In my last post, I explained why I would want to use Fuzzy Lookups for my various matching needs. Now I want to explain the how: How does one set up a Fuzzy Lookup so that it helps solve my data quality problems?
The simple answer is that I use the available SSIS Fuzzy Lookup component in a Data Flow task. There are various documents and blogs that explain the basics of adding a Fuzzy Lookup component to your process, so I will let those speak for themselves. Here I want to cover the things I’ve learned that most other writings don’t cover. Once you have the basic architecture set up, there are several things you should consider, both in your process and in your data.
Here are some tips to jog your memory:
1. Formatting your datasets will return higher similarity
Like the Lookup transformation in SSIS, the Fuzzy tools may be case sensitive. That means that ‘Johann’ and ‘johann’ will not be exact matches. To make more accurate matches, it is best that you format both sets of data under the same rules (lower case, remove spaces, etc.). If you are comparing text data that may come in different formats, be sure to either remove or standardize any formatting that could cause unnecessary differences. An example is phone numbers: sometimes they include dashes (123-456-7890) and parentheses, but other times they will be omitted (1234567890). You may be able to improve the column similarity with the token delimiter settings, but from what I’ve tried, if one dataset has the delimiter and one does not, this won’t allow you to find an exact match.

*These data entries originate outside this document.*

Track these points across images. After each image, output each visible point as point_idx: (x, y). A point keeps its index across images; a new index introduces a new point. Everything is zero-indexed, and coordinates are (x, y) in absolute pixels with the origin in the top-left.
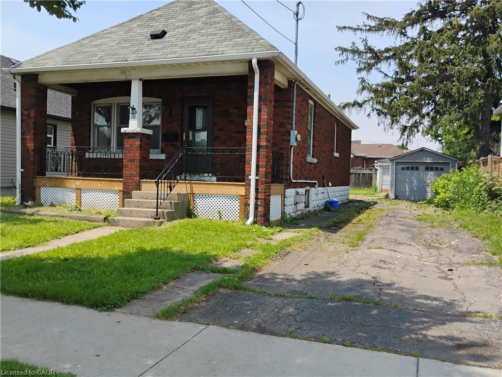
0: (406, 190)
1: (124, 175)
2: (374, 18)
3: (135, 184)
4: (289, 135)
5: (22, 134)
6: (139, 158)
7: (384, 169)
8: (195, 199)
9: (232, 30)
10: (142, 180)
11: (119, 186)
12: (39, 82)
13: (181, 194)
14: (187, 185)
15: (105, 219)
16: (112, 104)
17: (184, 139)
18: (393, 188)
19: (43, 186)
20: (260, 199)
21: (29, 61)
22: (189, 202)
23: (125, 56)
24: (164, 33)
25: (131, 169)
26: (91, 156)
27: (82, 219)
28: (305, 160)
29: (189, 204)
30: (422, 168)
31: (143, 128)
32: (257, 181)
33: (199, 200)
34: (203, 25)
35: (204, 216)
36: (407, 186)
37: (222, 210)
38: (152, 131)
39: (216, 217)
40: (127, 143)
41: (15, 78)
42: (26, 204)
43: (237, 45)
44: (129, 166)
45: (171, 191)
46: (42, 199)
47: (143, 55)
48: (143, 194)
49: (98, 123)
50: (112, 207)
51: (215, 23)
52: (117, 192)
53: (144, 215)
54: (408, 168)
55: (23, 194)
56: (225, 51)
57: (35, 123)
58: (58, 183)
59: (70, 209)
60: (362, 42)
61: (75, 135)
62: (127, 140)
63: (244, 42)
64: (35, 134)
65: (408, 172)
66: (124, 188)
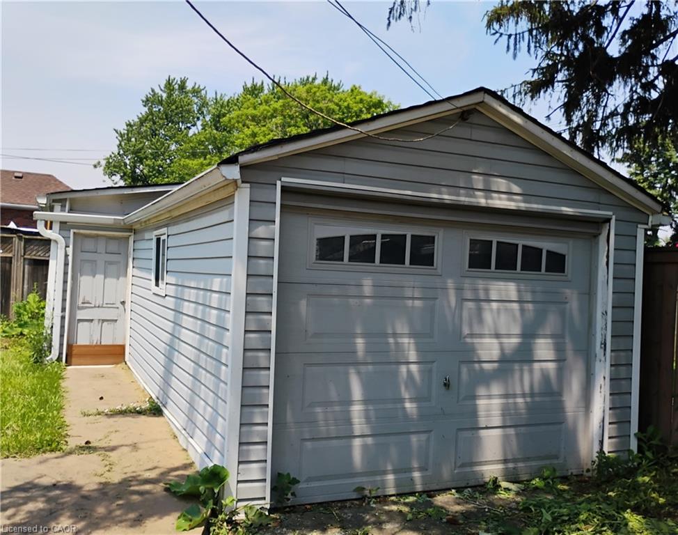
7: (89, 245)
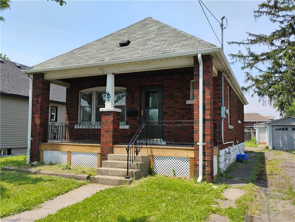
0: (280, 143)
1: (102, 142)
2: (254, 35)
3: (109, 148)
4: (220, 110)
5: (32, 114)
6: (112, 129)
7: (261, 130)
8: (154, 160)
9: (178, 37)
10: (114, 146)
11: (98, 150)
12: (45, 78)
13: (144, 157)
14: (148, 149)
15: (88, 178)
16: (92, 92)
17: (142, 115)
18: (271, 142)
19: (45, 150)
20: (207, 161)
21: (38, 65)
22: (150, 162)
23: (103, 58)
24: (128, 43)
25: (107, 137)
26: (78, 127)
27: (71, 177)
28: (228, 128)
29: (150, 164)
30: (290, 129)
31: (115, 107)
32: (204, 146)
33: (158, 161)
34: (155, 36)
35: (161, 173)
36: (280, 141)
37: (176, 169)
38: (121, 110)
39: (171, 174)
40: (104, 119)
41: (29, 77)
42: (33, 163)
43: (184, 45)
44: (105, 136)
45: (137, 155)
46: (44, 159)
47: (115, 56)
48: (116, 157)
49: (83, 105)
50: (92, 166)
51: (164, 34)
52: (96, 154)
53: (117, 174)
54: (280, 129)
55: (31, 155)
56: (176, 50)
57: (41, 106)
58: (56, 148)
59: (62, 168)
60: (247, 50)
61: (68, 113)
62: (104, 117)
63: (189, 43)
64: (41, 114)
65: (281, 132)
66: (101, 151)
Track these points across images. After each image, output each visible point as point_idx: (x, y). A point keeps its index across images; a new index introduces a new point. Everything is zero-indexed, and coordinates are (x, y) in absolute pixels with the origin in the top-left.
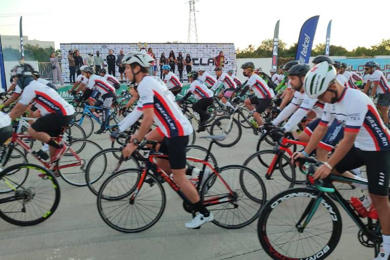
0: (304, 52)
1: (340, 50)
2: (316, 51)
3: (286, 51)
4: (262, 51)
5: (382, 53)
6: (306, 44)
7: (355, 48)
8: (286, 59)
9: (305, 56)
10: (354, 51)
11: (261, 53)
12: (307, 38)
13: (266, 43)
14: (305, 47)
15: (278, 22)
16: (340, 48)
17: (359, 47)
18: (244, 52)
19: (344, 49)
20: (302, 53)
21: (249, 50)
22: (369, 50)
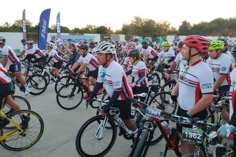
0: (44, 30)
1: (65, 29)
2: (52, 29)
3: (33, 27)
4: (16, 27)
5: (87, 32)
6: (45, 25)
7: (74, 28)
8: (33, 33)
9: (45, 33)
10: (73, 29)
11: (15, 28)
12: (45, 22)
13: (18, 22)
14: (44, 27)
15: (24, 10)
16: (65, 28)
17: (76, 28)
18: (3, 27)
19: (68, 28)
20: (43, 31)
21: (6, 26)
22: (81, 30)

2. Overall similarity = Sum(each column’s unique similarity) / Number of columns being compared…sort of
As I’ve written before, each column you analyze will have its own similarity percentage calculated. If you then take those percentages, add them together, and divide by the number of compared columns, you get the overall similarity…sometimes. I haven’t figured out yet what all goes into the overall similarity calculation, but at least this will give you a general idea of what similarity to shoot for when defining your threshold.
3. In Fuzzy tools, NULL will match to NULL
That’s right. The absence of a value will match exactly to the absence of a value, which is different from how SQL Server handles this (by default settings). To get around this, I recommend that you set one of your datasets (most likely your reference index) so that every column has a default value other than NULL. When selecting your default value, make sure it is something that is not likely to find a match in the other dataset (i.e. using ‘Smith’ for a default in a Last Name column may not be wise).
4. You can set individual columns to either match Exactly or Fuzzy
It took me a while to find this in the Lookup settings, but I consider it a useful find. In the same way that you receive a similarity score for each column that is compared, you can also define whether a column should match exactly, or if it can match fuzzy. You can set similarity thresholds on each column as well. One word of caution: If you set a column as an exact match, you will only find a match when that column matches. If the other columns match, but that column does not, you will not find a match. I would only use this when I am 100% confident in the accuracy of the data in that column, both in the source and reference index.
5. Only strings (Unicode or non-Unicode) can be evaluated with Fuzzy logic
Fuzzy Lookup looks for similarities in two data sets. That said, I don’t find it surprising Fuzzy logic is used on string columns, which have the highest chance of being incorrect. I do find it surprising that Fuzzy logic is used only on string columns. You can evaluate other data types as well within a Fuzzy tool, but they will automatically be set to Exact. If you wish to evaluate these columns as Fuzzy, a workaround is to convert non-string columns into string columns. I typically do this in my Fuzzy Lookups.
6. Make your comparison set as wide as possible
The goal with Fuzzy logic is to find accurate matches based on similarity of entire records, not just exact matches based on a narrow set of fields. The more fields you add to your comparison, the better chance you will find an accurate match if only 1 or 2 fields don’t match. It also reduces the chances of finding a false positive match because incorrectly inputted data matched to something it should not match to.
7. Check your results with your eyes
Regardless of how you handle your matching process, it is tedious. It would be nice to have an automated process, but the truth of the matter is that someone needs to review the matches and see how good they are. The benefit I’ve found of using Fuzzy Lookups is that you spend less time altering your process, and more time reviewing results. I usually go through multiple rounds of adjusting the similarity threshold before I decide on any setting. I’ve seen some writers recommend setting two thresholds: a higher threshold that is trusted as accurate, and then a lower threshold of ‘potential’ matches that can then be reviewed and decided on. I personally have not used this approach yet, but given my experiences thus far, I intend to incorporate this approach in my future projects. I hope these tips help you out on your implementations of Fuzzy tools. Stay Fuzzy!